Mylena Toquet, adhérente, service civique puis bénévole au GEM de Saint-Brieuc

Initialement je suis titulaire d’un BTS en économie sociale et familiale et je souhaitais travailler avec un public en situation de Handicap Mental. J’ai été animatrice en séjour adapté et aide à domicile, avant cette sale période. En 2016, après 5 ans d’aller et retour à l’hôpital, j’étais en cours de rétablissement et on a commencé à baisser les traitements. C’est là que je suis arrivée sur le GEM en tant qu’adhérente. Je ne venais qu’un après-midi par semaine pour une activité précise. Puis je faisais aussi partie d’une Association intra Hospitalière qui propose des festivités dans les murs de l’hôpital. En 2017, avec un groupe de travail de cet Asso, on a commencé à s’intéresser à la pair aidance. Je suis aussi devenu membre permanent du CLSM de ma Ville à ce moment. A ce titre j’ai participé aux SISM sur la Santé Mentale et Numérique. C’est là que j’ai commencé à bosser avec la Présidente et l’équipe d’animation du GEM. On ne se connaissait pas vraiment avant cette collaboration. Au moment des SISM, le Service Civique en cours prenait fin. J’ai proposé ma candidature et ils m’ont sélectionné. Ayant déjà bossé ensemble, ça a facilité les choses. J’ai donc fait huit mois de Service Civique au GEM. Le gestionnaire était contre l’idée que je me présente comme pair aidante. Mais dans les faits j’ai fait de l’animation avec un positionnement de pair aidante. Avant le confinement, le GEM cherchait une solution pour me proposer un 20h en tant qu’animatrice. Pour l’instant je suis bénévole Référente Numérique (gestion réseaux, blog, site, groupes Facebook…).

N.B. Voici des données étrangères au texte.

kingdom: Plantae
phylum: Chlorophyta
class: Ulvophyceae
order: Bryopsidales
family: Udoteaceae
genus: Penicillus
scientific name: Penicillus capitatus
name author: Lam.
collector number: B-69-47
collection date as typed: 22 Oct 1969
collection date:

Pour l’instant je suis encore bénévole. Le GEM n’a pas les moyens de financer un autre poste et malgré les demandes auprès du gestionnaire (employeur de l’équipe actuelle) aucune embauche prévue pour l’instant. Je reste donc bénévole sur des missions moins importantes que lors de mon Service Civique mais le Bureau a toujours la volonté de créer ce poste. Malheureusement ça ne peut pas se faire pour l’instant.

Article paru dans le Télégramme en septembre 2020
La Briochine Mylena Toquet a du courage et ne lâche rien. Malgré des pathologies hormonales et un stress post-traumatique antérieur, l’ancienne malade lance son association L’Heureux pair pour aider les personnes atteintes de maladie mentale.

« J’ai subi une agression violente sur mon lieu de travail en 2011, à Rennes. Pendant plus d’un an, je ne sortais pas de chez moi. Dès que je mettais un pas dehors, j’étais tétanisée » se remémore Mylena Toquet.

Vingt-deux mois d’hôpital

Alors qu’elle souffre depuis la naissance de deux pathologies hormonales, cet événement de stress post-traumatique l’a plongée dans un état d’anxiété maximale. À 32 ans, l’adulte reconnue handicapée a vécu vingt-deux mois de sa vie à l’hôpital. Avec l’aide de Jérôme Renault, salarié du pôle formation Adalea, elle va lancer son Association L’Heureux Pair, ce mercredi 30 septembre, lors d’une Assemblée Générale Constitutive. Pourquoi ce nom ? « C’est un jeu de mots. Les deux homonymes repaire et repère sont rassurants ». L’objectif ? « La pair aidance consiste à mettre à profit nos parcours et nos expériences de personnes rétablies à destination des malades », raconte la Briochine.

Les individus souffrant de problèmes mentaux et de précarité sont souvent stigmatisés par la population. « Lors d’une discussion, il va falloir dire que tu ne travailles pas et que tu es malade. Si tu as le cancer, ça passe. Si tu es schizophrène, beaucoup moins », explique la bénévole d’un groupement d’entraide.

En soutien des structures

Ils s’isolent et peuvent alors rechuter. Comme Mylena Toquet, il y a quelques années. « Quand tu sors d’hospitalisation, on ne te guide pas vers des Associations ou Structures existantes. La prise en charge à la sortie est insuffisante », constate-t-elle sans toutefois jeter la pierre à quiconque.

L’association L’Heureux pair viendrait alors en soutien. « Nous sommes une quinzaine d’interlocuteurs sur le département à être motivés, avec un savoir expérientiel et à connaître la situation des personnes malades ». La structure permettrait une meilleure visibilité pour les associations existantes. « Elles ont du mal à rentrer dans les hôpitaux et les écoles… » Avec ce parcours tenace et combatif, Mylena Toquet veut désormais aller au bout de l’aventure. Celle d’aider les personnes atteintes de maladie mentale.